The New York Times described the tweeting of President Donald Trump as an attention-grabbing tactic and a propaganda weapon (Grynbaum & Ember, 2016). This is true for most of the part as there are pieces of evidence that the practice of tweeting before the Presidential Elections helped him a lot in gaining popularity (Wells et al., 2016). It is also a fact that his tweets are creating disturbance in the whole world. His tweets in 2017 threating Kim Jong-un, the leader of North Korea created an impression that a nuclear war is about to start (Sanger & Broad, 2017). On the other hand, there are many tweets by Mr. Trump which does not hold any significant importance.
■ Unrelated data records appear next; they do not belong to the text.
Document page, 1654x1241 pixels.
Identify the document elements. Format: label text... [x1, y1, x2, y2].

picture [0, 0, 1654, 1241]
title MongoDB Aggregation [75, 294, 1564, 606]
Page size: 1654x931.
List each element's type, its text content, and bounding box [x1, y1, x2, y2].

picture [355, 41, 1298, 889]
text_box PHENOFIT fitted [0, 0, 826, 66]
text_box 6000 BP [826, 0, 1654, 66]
In a democratic country, it is essential to keep the nation enlighten about the happenings in the country. Keeping the nation in dark about their president can be termed as a sin by many journalists. Some journalists believe that it is their moral and professional duty to report everything a president says (Blake, 2016). Analyzing the tweets of President Donald Trump helps in creating an understanding of his personality and beliefs. On the other hand, some journalists also find it hard to report all his tweets as they lack resources or abilities. They believe that reporting a thing without legal documents is not an ideal thing for journalists.
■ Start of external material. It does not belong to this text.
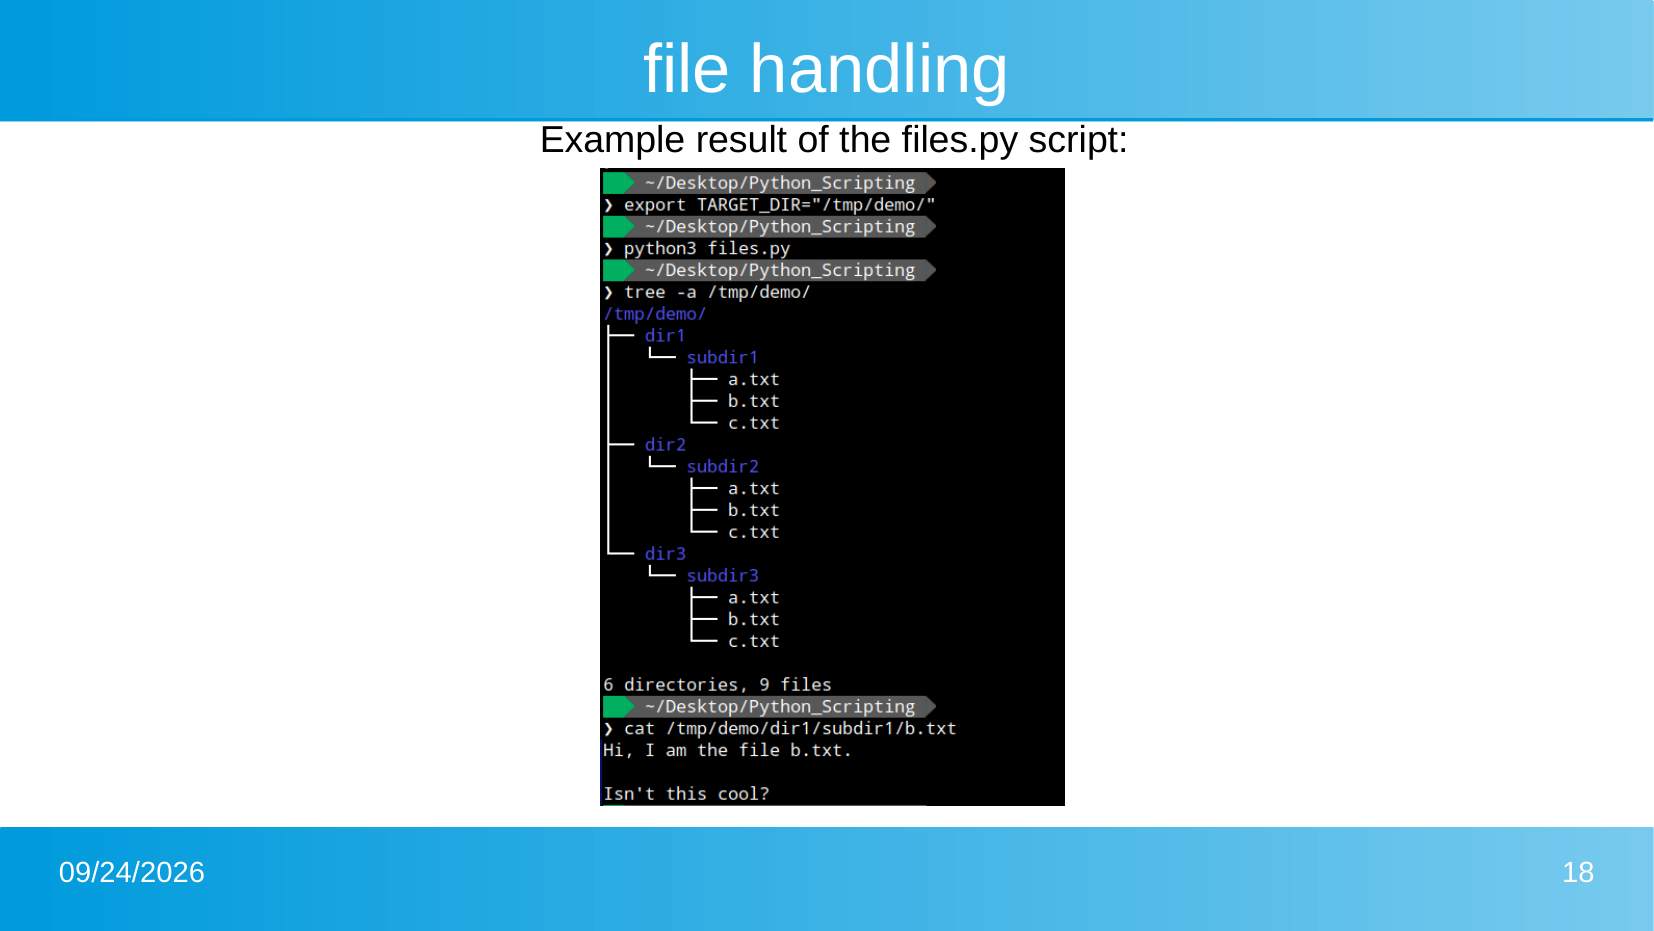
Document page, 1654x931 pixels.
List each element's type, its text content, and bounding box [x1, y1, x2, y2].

text_box Example result of the files.py script: [525, 111, 1144, 169]
picture [600, 168, 1065, 806]
title file handling [59, 29, 1595, 108]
Scrutinizing the different arguments by journalists and the impact of President Donald Trump’s tweets it can be concluded that it is not obligatory for the reporters to report every tweet by President Donald Trump as a new. This is because his tweets are just his thoughts and there were many tweets by him which were just words and no action was taken by the American government. His thoughts are vague and unpredictable and create confusion many times. The best news coverage policy addressing this issue is to ignore the tweets of Mr. Trump, these tweets are not only impacting negatively on our country but also the image of US President is diminishing all over the world. Mr. Trump’s aggressive words and attitude towards the immigrants and other ethnic groups create controversies. It journalists world stop reporting his tweets these controversies will decrease automatically.
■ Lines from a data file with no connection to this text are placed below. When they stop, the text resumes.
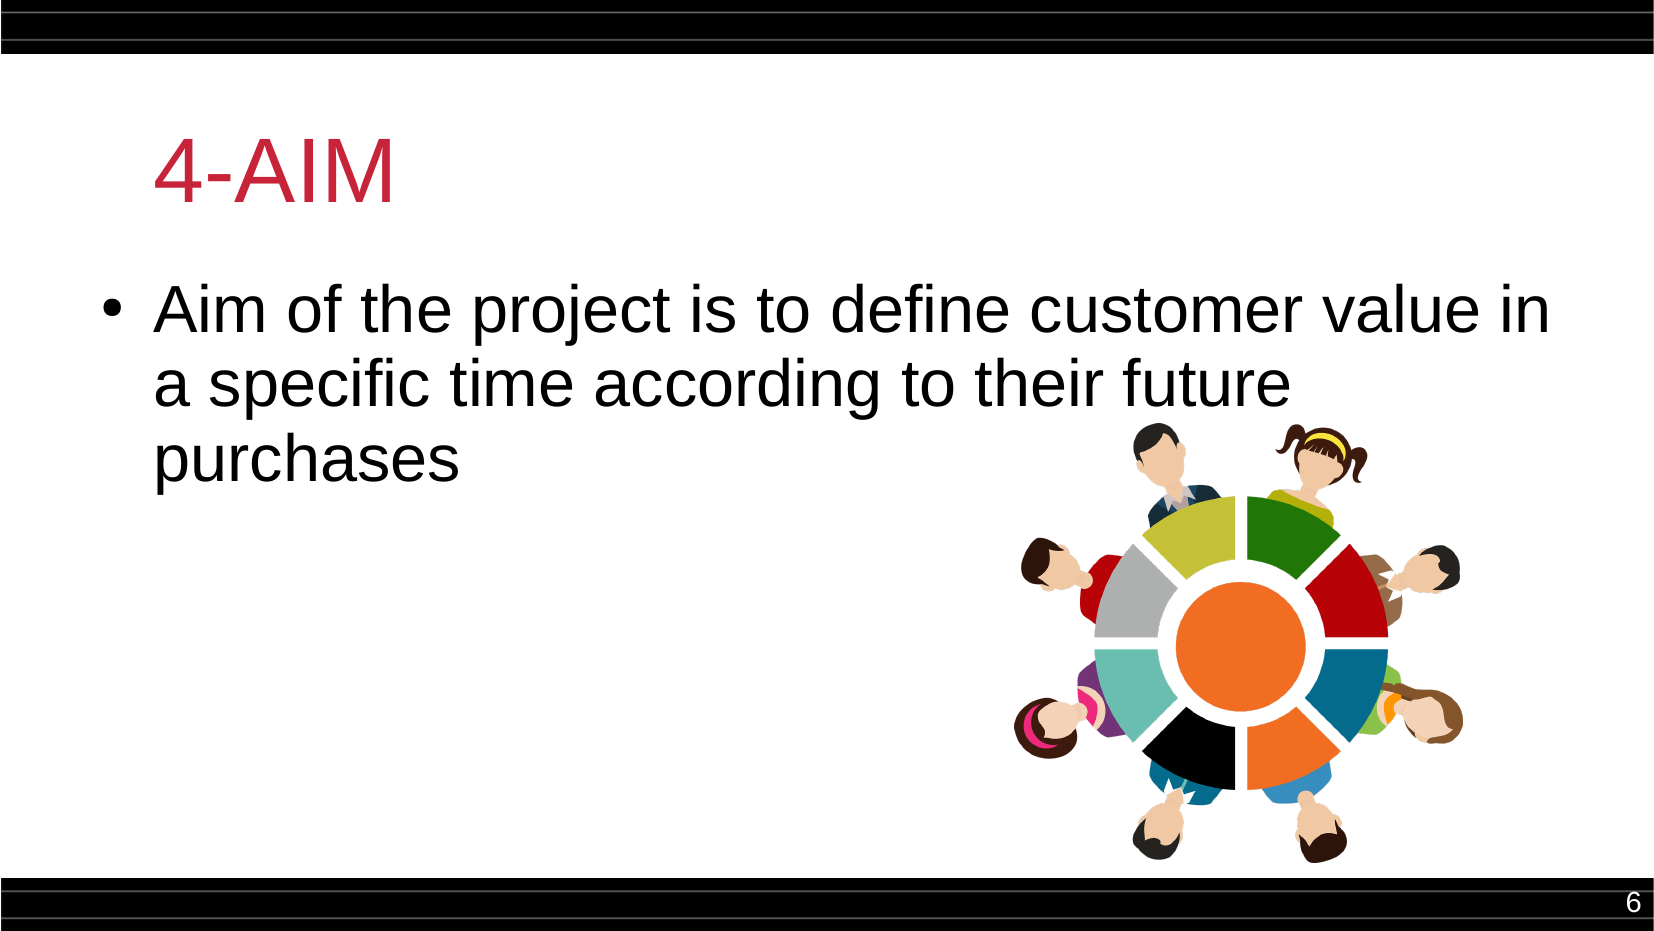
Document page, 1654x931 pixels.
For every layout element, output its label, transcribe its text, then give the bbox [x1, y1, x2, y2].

picture [1, 0, 1654, 54]
title 4-AIM [82, 92, 1571, 249]
picture [1, 878, 1654, 931]
list Aim of the project is to define customer value in a specific time according to their future purchases [82, 271, 1571, 758]
picture [1014, 423, 1463, 863]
Blake, A. (2016). Why we can’t–and shouldn’t–ignore Donald Trump’s tweets. Washington Post, 29.
Grynbaum, M. M., & Ember, S. (2016). If Trump Tweets It, is IT News? A Quandary for the News Media. The New York Times.
Iggers, J. (2018). Good news, bad news: Journalism ethics and the public interest. Routledge.
Sanger, D. E., & Broad, W. J. (2017). Trump Inherits a Secret Cyberwar Against North Korean Missiles. New York Times, 4.
Wells, C., Shah, D. V., Pevehouse, J. C., Yang, J., Pelled, A., Boehm, F., … Schmidt, J. L. (2016). How Trump drove coverage to the nomination: Hybrid media campaigning. Political Communication, 33(4), 669–676.
Zuckerman, E. (2017). Mistrust, efficacy and the new civics: Understanding the deep roots of the crisis of faith in journalism.